[Stored data entries]
_____
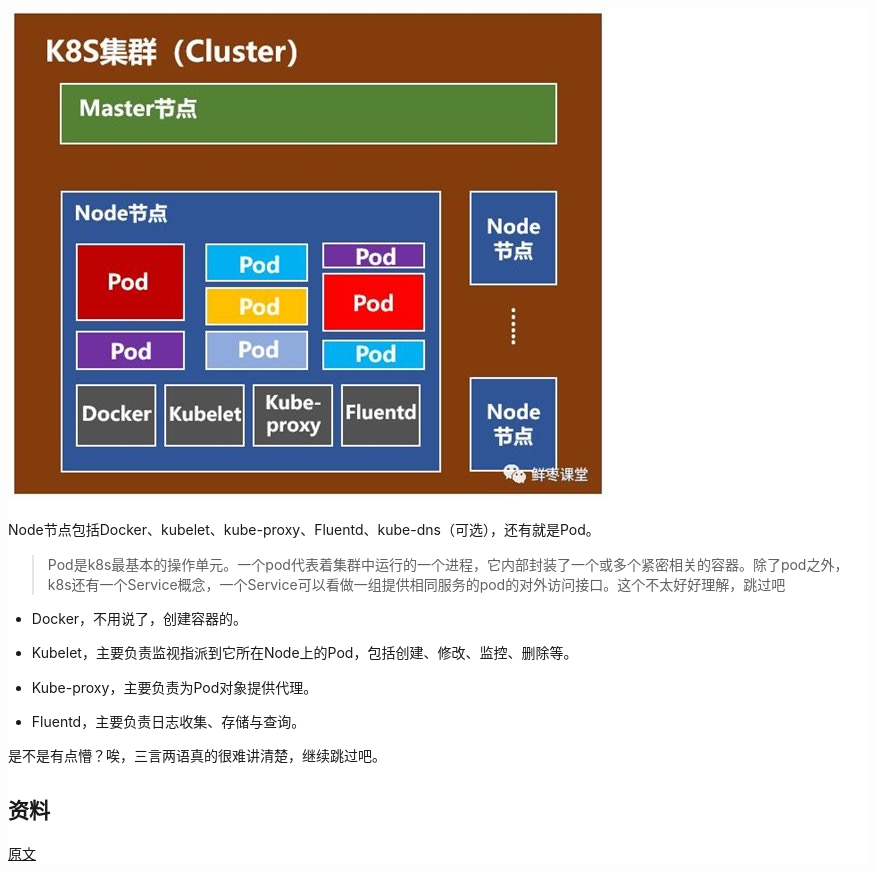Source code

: ![Cluster Node节点](./images/720430-20181226134600202-626807958.png)

Node节点包括Docker、kubelet、kube-proxy、Fluentd、kube-dns（可选），还有就是Pod。

> Pod是k8s最基本的操作单元。一个pod代表着集群中运行的一个进程，它内部封装了一个或多个紧密相关的容器。除了pod之外，k8s还有一个Service概念，一个Service可以看做一组提供相同服务的pod的对外访问接口。这个不太好好理解，跳过吧

- Docker，不用说了，创建容器的。

- Kubelet，主要负责监视指派到它所在Node上的Pod，包括创建、修改、监控、删除等。

- Kube-proxy，主要负责为Pod对象提供代理。

- Fluentd，主要负责日志收集、存储与查询。

是不是有点懵？唉，三言两语真的很难讲清楚，继续跳过吧。

## 资料
[原文](https://www.cnblogs.com/misswangxing/p/10669444.html)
_____
Work item —
Reproduce the material above line for line without any alteration, leaving out the pictures.

Solution to this problem —
Source code

: ![Cluster Node节点](./images/720430-20181226134600202-626807958.png)

Node节点包括Docker、kubelet、kube-proxy、Fluentd、kube-dns（可选），还有就是Pod。

> Pod是k8s最基本的操作单元。一个pod代表着集群中运行的一个进程，它内部封装了一个或多个紧密相关的容器。除了pod之外，k8s还有一个Service概念，一个Service可以看做一组提供相同服务的pod的对外访问接口。这个不太好好理解，跳过吧

- Docker，不用说了，创建容器的。

- Kubelet，主要负责监视指派到它所在Node上的Pod，包括创建、修改、监控、删除等。

- Kube-proxy，主要负责为Pod对象提供代理。

- Fluentd，主要负责日志收集、存储与查询。

是不是有点懵？唉，三言两语真的很难讲清楚，继续跳过吧。

## 资料
[原文](https://www.cnblogs.com/misswangxing/p/10669444.html)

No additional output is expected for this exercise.